Service to aid homeless
January 30, 1990
Some DeKalb volunteers plan to have housing for the homeless by fall 1990.
Andria Rusian, organizer of Jubilee Service, said she hopes to be able to offer DeKalb homeless temporary housing this fall.
Rusian said the project should get approval for a grant in the spring. Jubilee Service applied for grants almost everywhere, she said, but the grant is likely to come from a Stuart B. McKinney federal grant, she said. “The McKinney Grant is specifically intended to aid the homeless,” she said.
usian said she thought that “transitional housing is definitely needed in DeKalb.”
Bill Nicklas, director of DeKalb’s Building and Community Services, said the city is interested in helping fund the housing. Rusian said the city offered to help purchase a building, but the deal fell through.
Temporary housing would be used for those who lose their home in a fire or those who are evicted because of safety hazards, Nicklas said. Others who might need the housing are newly-released mental health patients and families who came to DeKalb in search of work, he said.
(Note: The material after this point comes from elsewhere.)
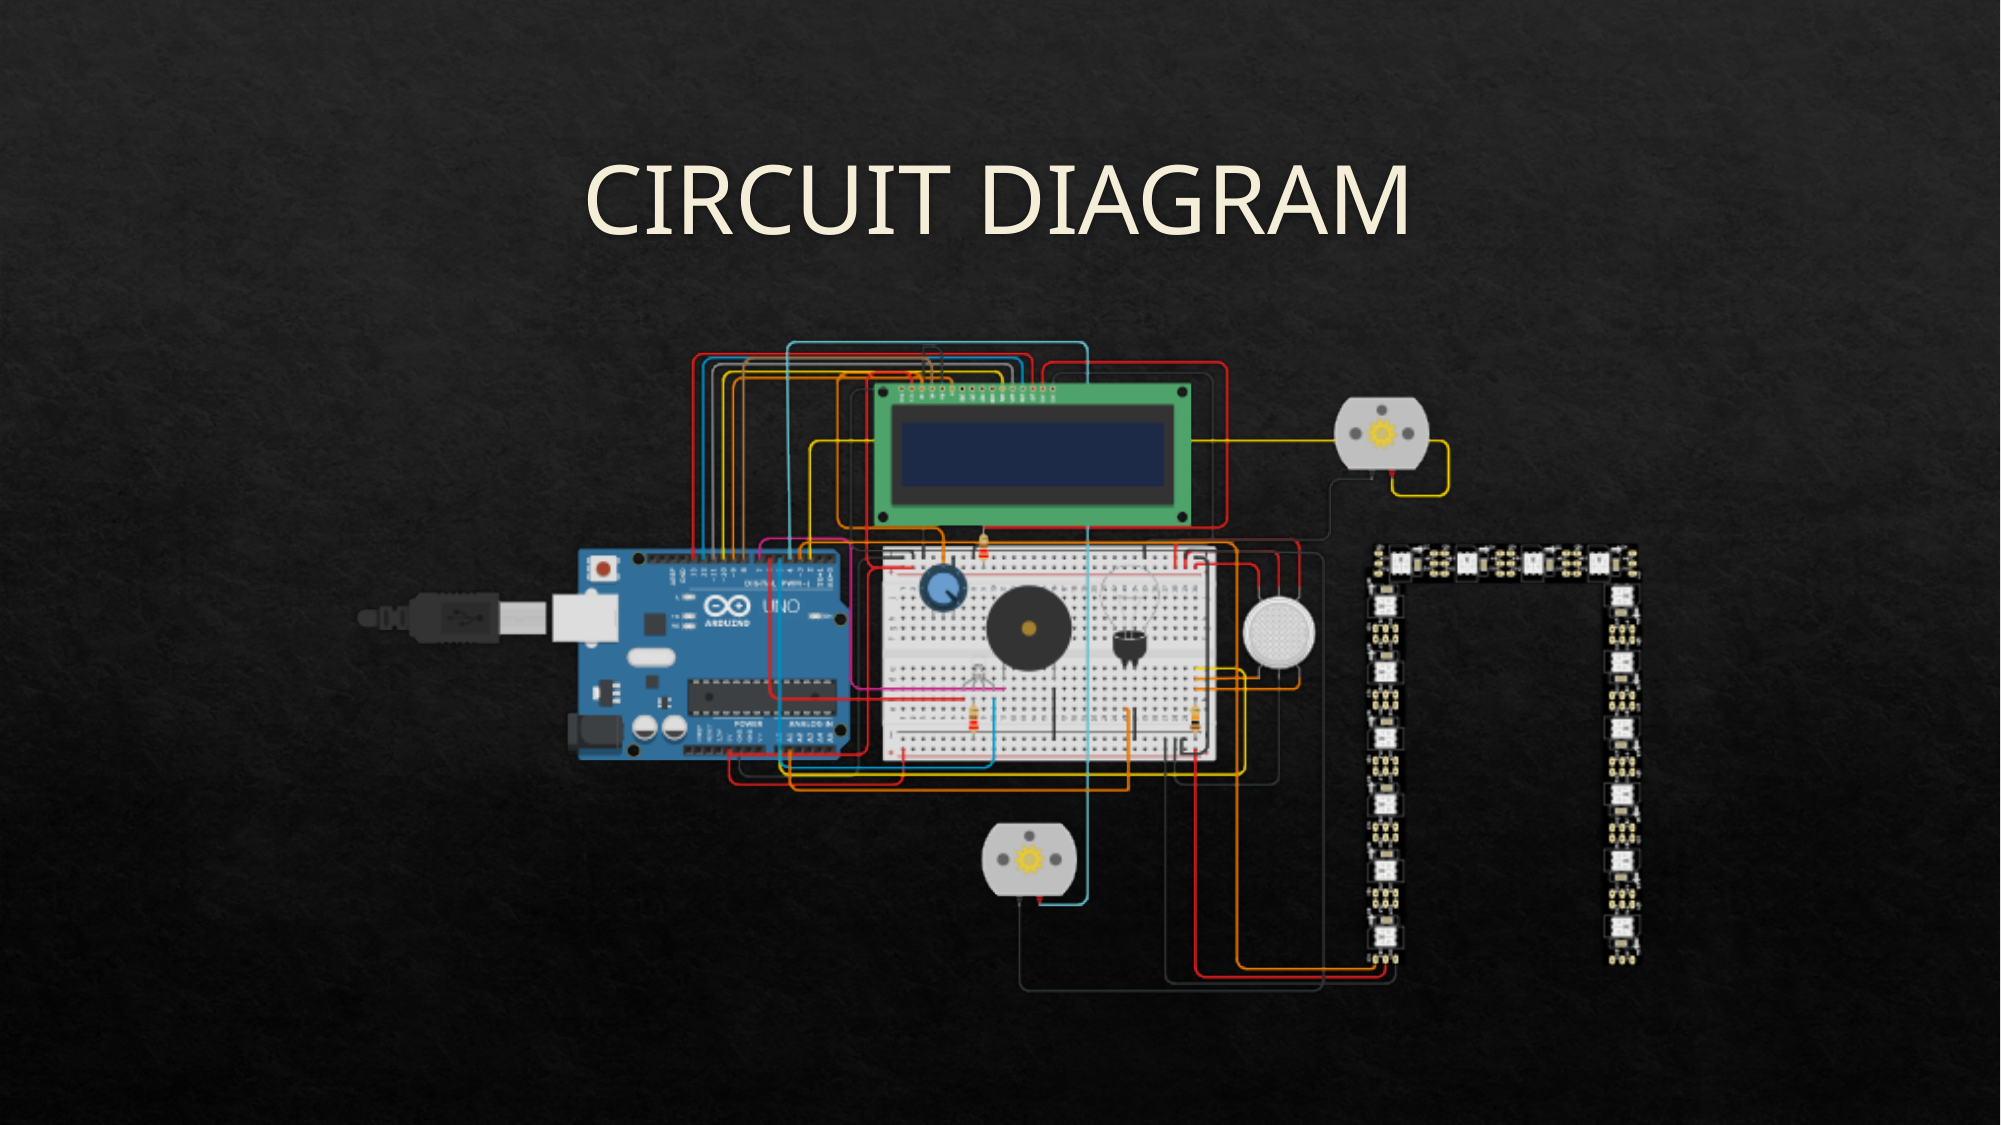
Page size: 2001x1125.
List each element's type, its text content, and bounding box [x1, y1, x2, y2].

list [285, 210, 1715, 1104]
title CIRCUIT DIAGRAM [149, 99, 1849, 307]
Rusian said her idea of who would get housing was basically the same as Nicklas’, but she added the housing would be used as a place where homeless families can go to receive counseling, as well as shelter.
Nicklas said the housing location is still unknown. He said Jubilee is looking for a building in the C-zone, where multi-family buildings are located.
The Jubilee Service plans to buy a building which will house four or five families, Rusian said. The families will pay rent to the Jubilee and attend counseling, she said.
The amount of rent is specified by a contract between the family in need and the original cost of the building, Rusian said.
Counseling services will range from teaching people how to balance a checkbook to helping families devastated by a house fire, Rusian said.
Families will be allowed to stay in the transitional housing for up to 18 months and receive counseling. “At the end of the period, the families have the option to stay at the building and continue paying rent or to find housing on their own.”, Rusian said.
Then Jubilee Service plans to buy another building and begin again with other families, she said.
If a family is unable to successfully use the transitional housing, Rusian said they will either be asked to leave or a new contract can be drawn up.
Rusian said Jubilee Service will screen families, looking at need first, and then the severity of the family’s problems and their willingness to overcome, she said.